No less astounding was the sudden realization that, long ago, someone had the foresight and foreknowledge, with the strength of conviction, to ensure that this room would be ready for some unknown scribe someday. And even more astonishing, at least to me, was the fact that I was that scribe, standing here, looking around in wonder.
The history he learns though, comes as quite a shock to this “learned” scribe.
R’ya paused in her storytelling and looked at me quizzically for a long moment.
“Well?” I cried, impatiently. “What was the ill omen?” I was nearly bouncing with frustration, but as her thoughtful look turned into the stink eye, I tried to calm down.
“How much do you know about Thoth, Bidi Ardake?”
R’ya’s use of my birth name was a bad sign, and I knew it. I could feel myself shrinking, as her tiny form seemed to grow larger and more imposing. Even Feebee stopped licking her nether regions and became still, slowly turning from one of us to the other. I gulped. I thought I knew more than any human alive, but was I wrong? What did R’ya know that I didn’t? I was Chief Thoth Circle Scribe though; surely what I knew was right… wasn’t it?
For once, self-doubt played in my favor, and my arrogant assumption came out as a question, “I know what I was taught, but somehow I’m guessing my history is… incomplete?”
R’ya relaxed and Feebee barked a laugh, returning to her cleansing ritual. “You’re learning, Scribe. Yes, your history is incomplete.”

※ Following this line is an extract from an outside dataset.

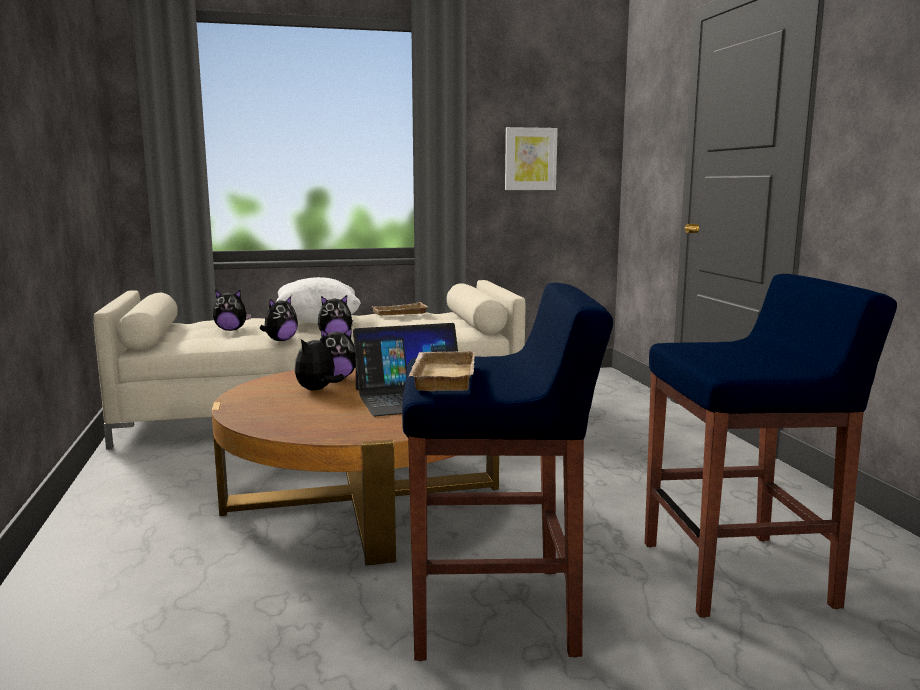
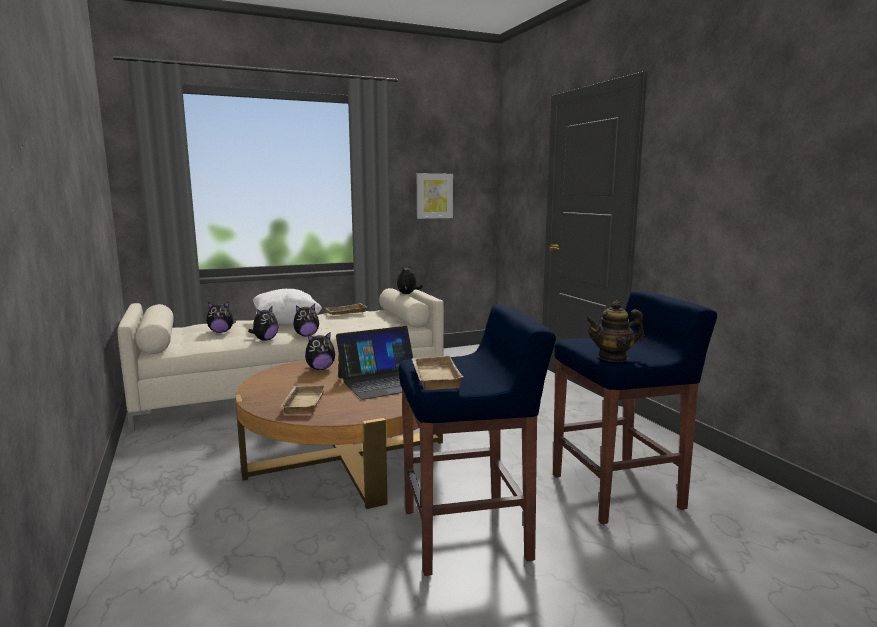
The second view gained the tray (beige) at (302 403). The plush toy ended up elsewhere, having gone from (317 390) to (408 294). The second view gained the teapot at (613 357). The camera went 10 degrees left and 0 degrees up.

Nubbins uncovers secrets beyond his wildest imaginings; the true history that had been all but erased by Urth’s leaders.
He learns of a world in turmoil, and the intrepid creatures that came together– elves, dwarves, fairies, sprites, dragons, humans, and even dogs– to save not just humanity, but all species dwelling on Urth.
Lurking in the background however, are forces of darkness who know the truth and want it to remain suppressed. Nubbins’ quest to bring forth this true history is fraught with perils he cannot see or even guess at, paralleling the stories of the heroines he uncovers from the scrolls, paintings, and teachings of R’ya, the Last Dragon.